#### [SELECTED EXCERPT]
- Opening Delimiter -

The Foundation offers mentoring to partner organizations across Bosnia and Herzegovina to help them implement the Program, which connects young people aged 20 to 30 with children from vulnerable backgrounds. The foundation monitors children’s progress across multiple parameters: their relationship with volunteers, their use of free time, participation in educational and cultural activities, socially desirable behaviors, and self-image.

“Our program’s results include progress made by the children, but it is also very clearly beneficial for our volunteers. The program emphasizes one-on-one time between children and volunteers, but group activities and outings also make everyone happy. While working with us, volunteers receive professional support from our coordinators and collaborators through individual and group advisory meetings and workshops,says Ivana Radić. She noted that more than 2000 children and volunteers took part in the program in BiH over the course of 20 years.

- Closing Delimiter -

#### [RAW DATA]
- Opening Delimiter -

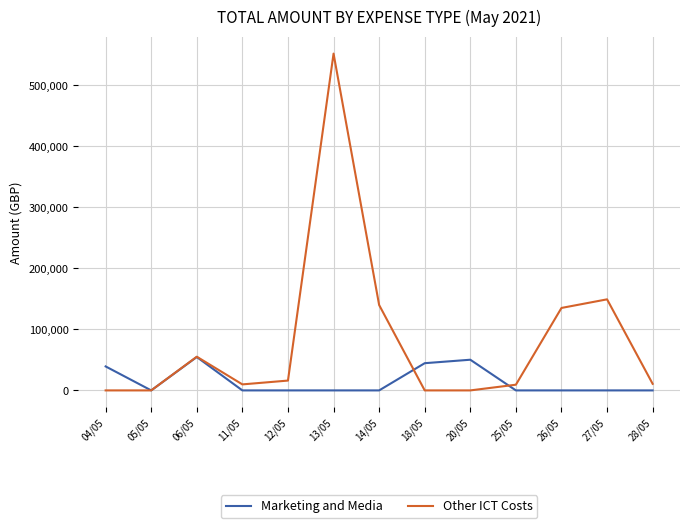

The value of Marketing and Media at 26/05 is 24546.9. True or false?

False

- Closing Delimiter -
- Opening Delimiter -

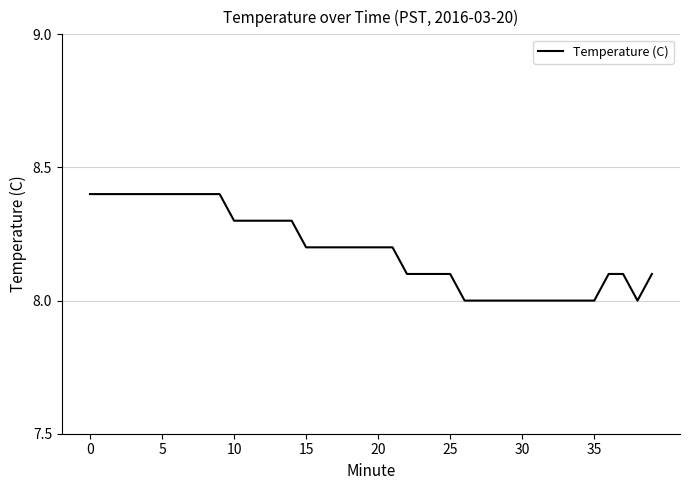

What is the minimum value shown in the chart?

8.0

- Closing Delimiter -

#### [EXERCISE AIM]
Repeat the passage from the text about the mentoring program word for word, beginning at the words "The Foundation offers" and stopping after "behaviors, and self-image.". The rows are separate material and are not connected to the text about the mentoring program.

#### [REPLY TO THE TASK]
The Foundation offers mentoring to partner organizations across Bosnia and Herzegovina to help them implement the Program, which connects young people aged 20 to 30 with children from vulnerable backgrounds. The foundation monitors children’s progress across multiple parameters: their relationship with volunteers, their use of free time, participation in educational and cultural activities, socially desirable behaviors, and self-image.